DIRECTIONS:
Select all lines holding the word "state" from the entries that follow.
[Opening PROVIDED INFORMATION section]
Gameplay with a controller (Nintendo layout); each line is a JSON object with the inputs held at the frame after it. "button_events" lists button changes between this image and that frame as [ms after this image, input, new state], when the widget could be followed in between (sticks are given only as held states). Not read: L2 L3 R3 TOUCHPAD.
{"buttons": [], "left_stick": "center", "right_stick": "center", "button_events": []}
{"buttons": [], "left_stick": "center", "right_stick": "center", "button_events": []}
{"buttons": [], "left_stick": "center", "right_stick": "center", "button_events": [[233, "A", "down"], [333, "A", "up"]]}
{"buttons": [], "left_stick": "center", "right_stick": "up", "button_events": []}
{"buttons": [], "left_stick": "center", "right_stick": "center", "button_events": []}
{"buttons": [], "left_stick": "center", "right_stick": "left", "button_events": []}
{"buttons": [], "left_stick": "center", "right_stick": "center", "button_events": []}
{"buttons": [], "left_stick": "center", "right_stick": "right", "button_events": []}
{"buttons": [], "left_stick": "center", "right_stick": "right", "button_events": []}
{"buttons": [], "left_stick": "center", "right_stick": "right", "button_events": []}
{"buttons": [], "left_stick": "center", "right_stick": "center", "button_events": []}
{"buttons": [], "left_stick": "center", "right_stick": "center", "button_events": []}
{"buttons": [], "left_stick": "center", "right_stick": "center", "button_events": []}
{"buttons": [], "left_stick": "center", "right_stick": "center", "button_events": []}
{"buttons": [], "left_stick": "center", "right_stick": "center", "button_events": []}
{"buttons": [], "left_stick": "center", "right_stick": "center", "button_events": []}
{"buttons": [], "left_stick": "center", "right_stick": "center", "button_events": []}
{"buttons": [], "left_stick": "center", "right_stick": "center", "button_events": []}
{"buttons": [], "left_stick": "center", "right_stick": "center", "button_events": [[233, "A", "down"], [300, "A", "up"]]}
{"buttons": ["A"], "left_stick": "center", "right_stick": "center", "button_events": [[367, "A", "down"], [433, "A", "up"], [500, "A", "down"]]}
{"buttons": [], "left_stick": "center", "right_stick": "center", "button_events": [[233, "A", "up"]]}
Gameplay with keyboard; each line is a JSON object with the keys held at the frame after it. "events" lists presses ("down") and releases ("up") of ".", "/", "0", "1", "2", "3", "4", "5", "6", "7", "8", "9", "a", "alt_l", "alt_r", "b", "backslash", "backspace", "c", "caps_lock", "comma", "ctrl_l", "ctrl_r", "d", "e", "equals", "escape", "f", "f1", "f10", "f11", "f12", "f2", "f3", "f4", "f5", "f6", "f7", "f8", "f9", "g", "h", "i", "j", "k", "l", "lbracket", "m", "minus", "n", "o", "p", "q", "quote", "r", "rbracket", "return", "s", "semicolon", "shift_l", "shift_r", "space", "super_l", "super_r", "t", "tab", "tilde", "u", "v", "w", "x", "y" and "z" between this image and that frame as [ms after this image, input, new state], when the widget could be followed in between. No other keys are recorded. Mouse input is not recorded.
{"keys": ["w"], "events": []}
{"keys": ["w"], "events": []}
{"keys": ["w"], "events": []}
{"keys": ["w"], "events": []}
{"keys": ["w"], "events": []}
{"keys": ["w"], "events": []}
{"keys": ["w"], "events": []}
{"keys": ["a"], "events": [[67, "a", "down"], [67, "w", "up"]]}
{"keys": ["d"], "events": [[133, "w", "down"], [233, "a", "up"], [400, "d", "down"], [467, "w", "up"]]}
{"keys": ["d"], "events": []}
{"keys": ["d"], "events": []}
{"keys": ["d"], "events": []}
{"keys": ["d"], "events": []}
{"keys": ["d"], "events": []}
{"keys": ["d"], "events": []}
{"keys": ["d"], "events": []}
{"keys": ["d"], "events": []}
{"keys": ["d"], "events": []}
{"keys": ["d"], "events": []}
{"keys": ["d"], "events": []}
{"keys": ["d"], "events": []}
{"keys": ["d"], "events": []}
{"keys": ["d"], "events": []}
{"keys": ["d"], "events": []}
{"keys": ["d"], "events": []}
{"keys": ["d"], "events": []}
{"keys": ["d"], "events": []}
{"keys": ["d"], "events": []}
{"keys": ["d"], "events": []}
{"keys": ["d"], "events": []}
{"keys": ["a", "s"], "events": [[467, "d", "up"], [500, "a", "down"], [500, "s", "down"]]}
[Closing PROVIDED INFORMATION section]
SOLUTION:
Gameplay with a controller (Nintendo layout); each line is a JSON object with the inputs held at the frame after it. "button_events" lists button changes between this image and that frame as [ms after this image, input, new state], when the widget could be followed in between (sticks are given only as held states). Not read: L2 L3 R3 TOUCHPAD.
Gameplay with keyboard; each line is a JSON object with the keys held at the frame after it. "events" lists presses ("down") and releases ("up") of ".", "/", "0", "1", "2", "3", "4", "5", "6", "7", "8", "9", "a", "alt_l", "alt_r", "b", "backslash", "backspace", "c", "caps_lock", "comma", "ctrl_l", "ctrl_r", "d", "e", "equals", "escape", "f", "f1", "f10", "f11", "f12", "f2", "f3", "f4", "f5", "f6", "f7", "f8", "f9", "g", "h", "i", "j", "k", "l", "lbracket", "m", "minus", "n", "o", "p", "q", "quote", "r", "rbracket", "return", "s", "semicolon", "shift_l", "shift_r", "space", "super_l", "super_r", "t", "tab", "tilde", "u", "v", "w", "x", "y" and "z" between this image and that frame as [ms after this image, input, new state], when the widget could be followed in between. No other keys are recorded. Mouse input is not recorded.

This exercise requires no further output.